There are many Salt Springs in the State but they have never been utilized on a commercial basis.
The discovery of paying mines has been a powerful factor in the settlement and upbuilding of the state. In the first place it settled the Indian question in both Southern and Eastern Oregon. The gold miners were a very positive lot of people. All they asked was to be let alone to dig gold; and when the Indians would not agree to that proposition the tug of war came. Either the gold miners must go, or the Indian must go - and it was the Indian that had to go. In the second place the mines furnished a reliable currency on which to do business, and plenty of it; and that started the wheels of commerce, built the steamboats on the Columbia, gave Oregon's chief city its first substantial and enduring start as the commerical metropolis of the Columbia river valley. In the third place, the mines gave many a hard pressed farmer the means to pay off his debts and to build a comfortable home and improve his farm.
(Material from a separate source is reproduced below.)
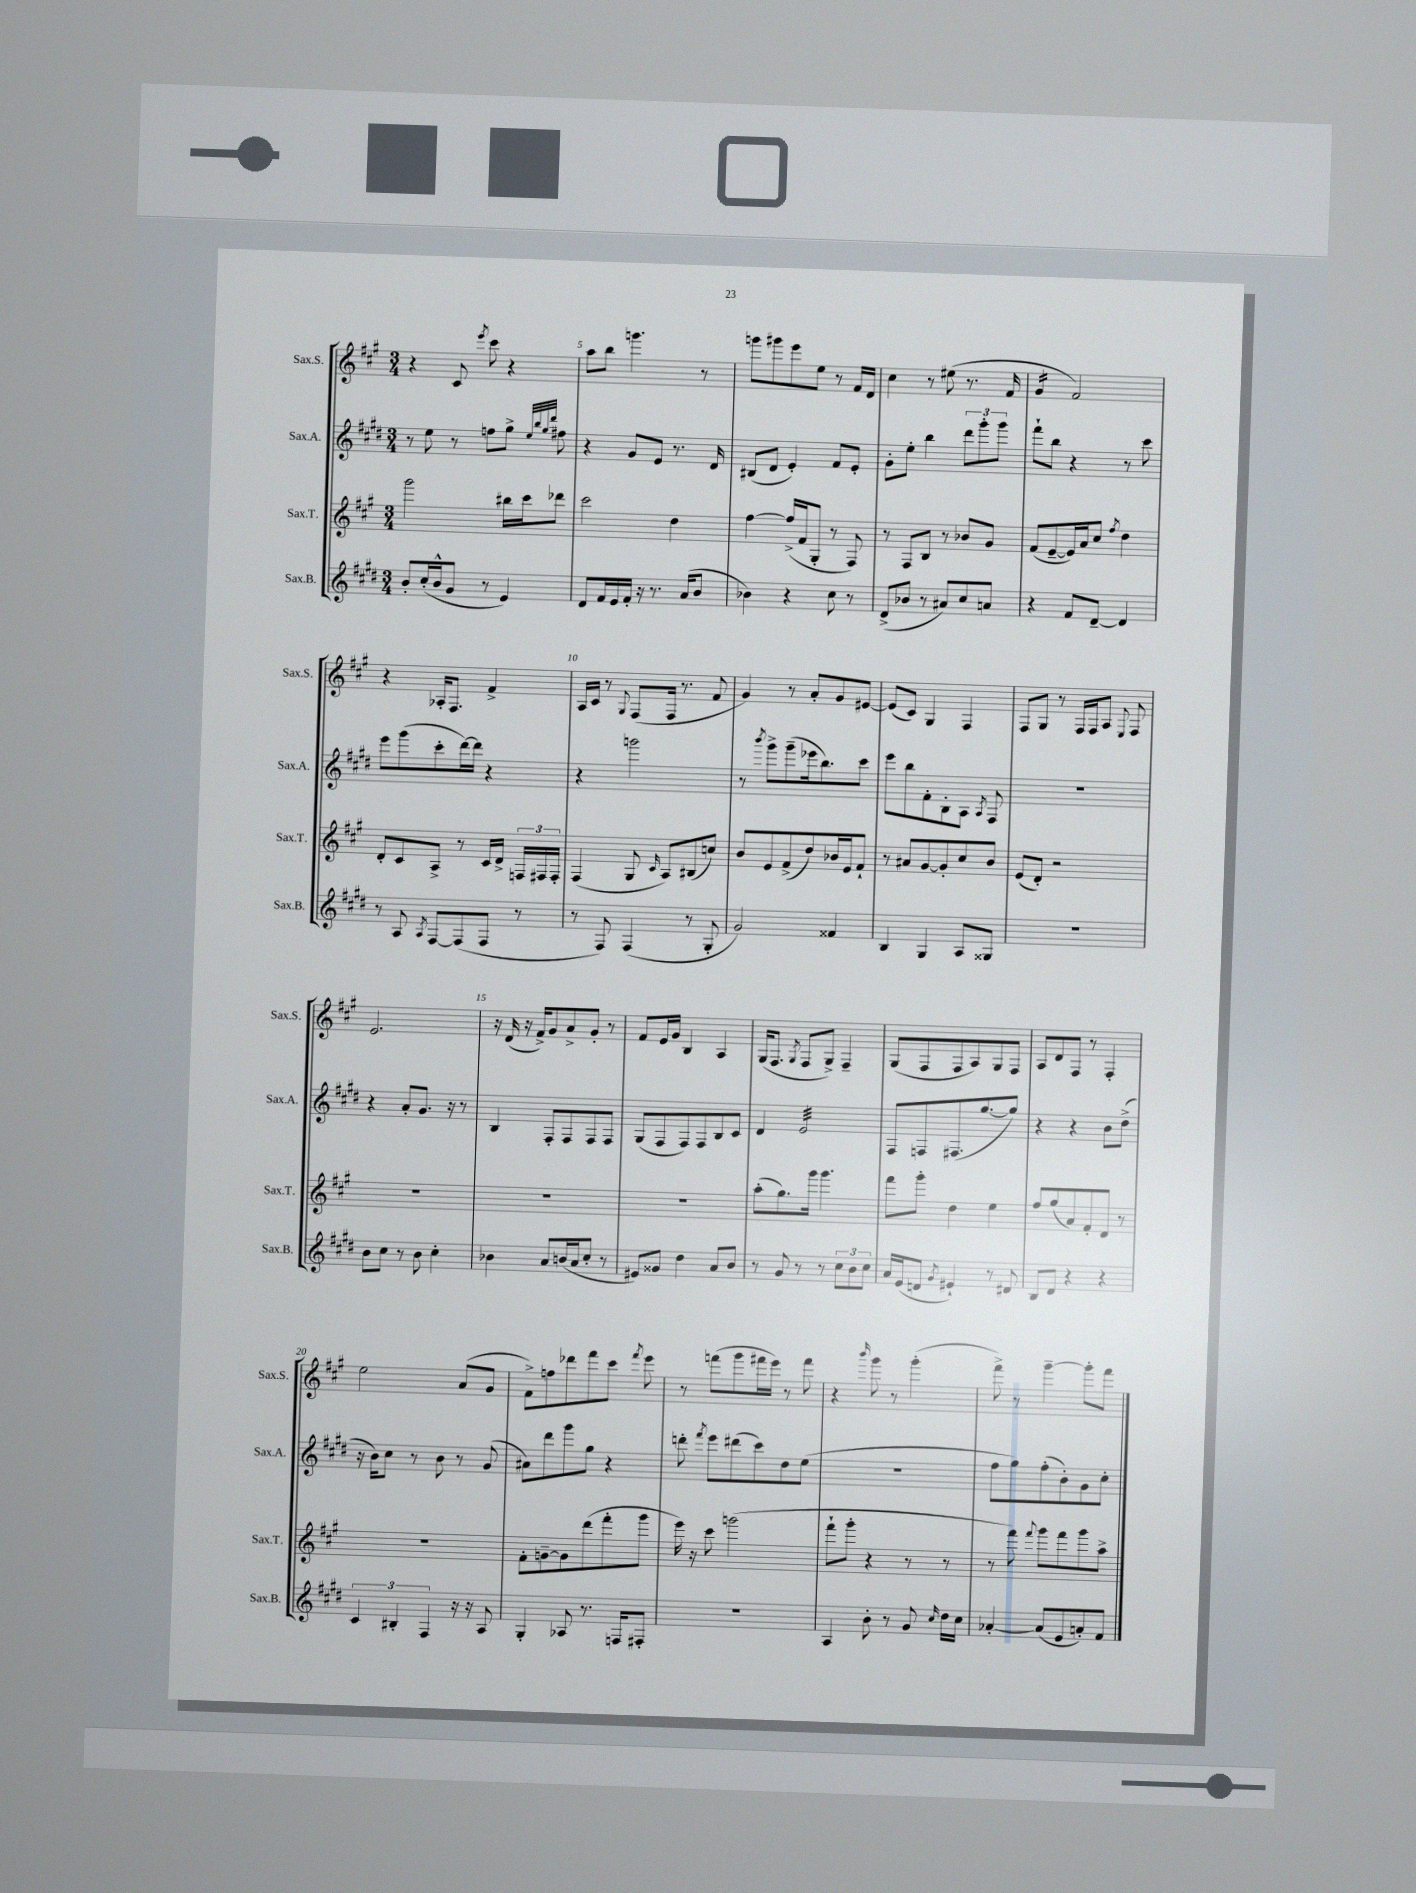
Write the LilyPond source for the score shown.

In the fourth place it gave a start to the towns in the mining regions, like Jacksonville, Baker, La Grande and The Dalles. All these towns, and many others, got their start on gold miners' gold, and they have been powerful agents in organizing society, building school houses, churches, highways and all the means of improving the country and inviting settlements. The gold miners gold was a positive and enduring benefit and blessing to the State. Therefore, comfort, and good health to the hardy old prospector and miner; and mayhis days be long in the land that his courage and toil reclaimed from barbarism and delivered over to civilization.